Will the transmedia, real-time format of this Norwegian hit be effectively translated to American audiences?

Skam, the Skins-like multi-platform TV show that has taken Norway (and the internet) by storm is getting an English-language adaptation. Simon Fuller, the man who brought us American Idol, has bought the rights to the format for the series from the Norwegian Broadcasting Corporation (NRK) with plans to adapt it for American and Canadian audiences, according to The Guardian.
So what is Skam(Shame, in English)? The Oslo-set teen-centric show is currently in its third season, and is known not only for its honest, risque portrayal of teen culture through the exploration of complicated issues like sexual assault, drugs, drinking, sexuality, religion, and (of course) social media culture, but also its unique format. Skam operates across storytelling platforms, with characters posting and interacting in real-time on Facebook and Instagram, as well as exchanging text messages with one another.
The video content itself is also posted in real time. Four to six scenes are shared weekly via the NRK's website not at a designated time, but when the scenes are set, giving the illusion that these are peeks into the characters lives are happening in real time. On Friday, the scenes are put together and broadcast on TV.
Like Skins, each season follows a different point-of-view character as they navigate the highs and lows of being a teen. All of Skam's characters attend Oslo's Hartvig Nissen School in West End Oslo. Skam uses unknown young people as its stars and purposefully eschews traditional marketing techniques in an effort to meet teen viewers where they are (mobile platforms) and keep the actors themselves from developing personas outside of their characters'.
Skam is the most popular web TV show in Norway ever, drawing 1.2 million visitors to the show's website and more than a million viewers for the main weekly "broadcast." This represents a fifth of Norway's population. The show has also become popular enough on the internet that fans have started a petition for NRK to include English subtitles for the episodes.
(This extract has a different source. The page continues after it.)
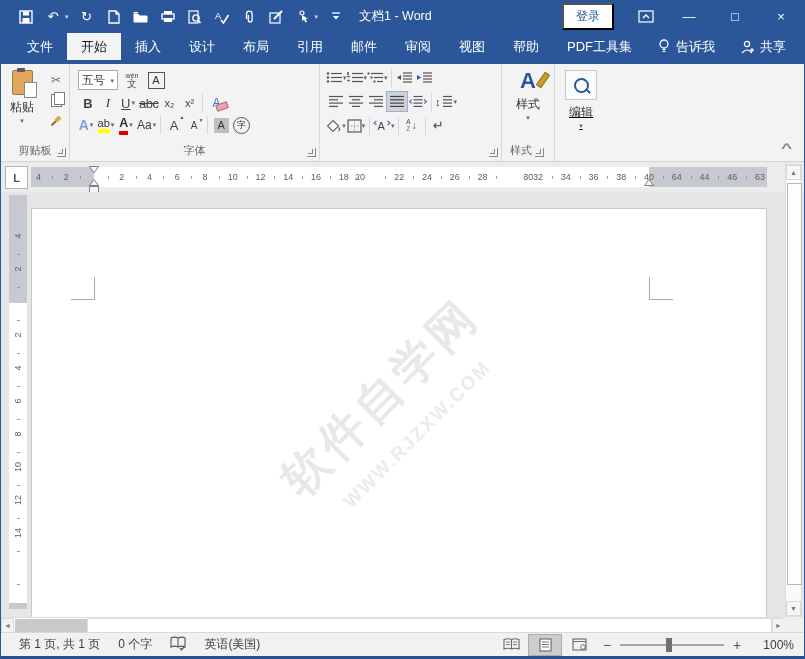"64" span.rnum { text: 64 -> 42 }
Thus far, it has been in the hands of fans who speak both Norwegian and another language to translate the episodes and create subtitles for non-Norwegian speakers.
Fuller said of the decision to buy the rights to Skam for English-language development:
[Skam] has become an enormous hit in Norway and has the potential to become an influential show in America, where there is simply nothing like it. Scandinavia and Norway in particular is at the forefront of innovation and creativity in the shaping of the world’s digital and creative industries right now.
While Skam is definitely revolutionary for the ways in which it has brought a major national broadcaster into the transmedia game and most especially for its innovation in real-time storytelling, it's worth noting that transmedia storytelling (i.e. storytelling that takes place across multiple platforms) has already enjoyed some popularity in American internet-based media. Most notably, perhaps, The Lizzie Bennet Diaries, a vlog-style web series adaptation of Pride and Prejudice set in modern-day California launched in 2013, finding a passionate audience and becoming the first digital series to win an Emmy.
More recently, Tumblr-based web comic Check, Please has enjoyed internet success as a transmedia property that mainly exists on Tumblr, but with an in-character Twitter account (currently set to private, as to avoid real-time spoilers) for its queer hockey protagonist.
Will the Skam model catch on in the U.S. and Canada? After all, we've seen the European scandalous teen show adapted for North American audiences before when Skins was made into an MTV series and promptly flopped. However, Skam's appeal seems to lie as much with its format as it does with its raw, slightly-scandalous look at what teen life can be like. Fuller has said that the English-language Skam will follow the same mobile-first format, but, with Skam's Norwegian creators busy crafting the planned fourth season of their show, it remains to be seen what that will look like.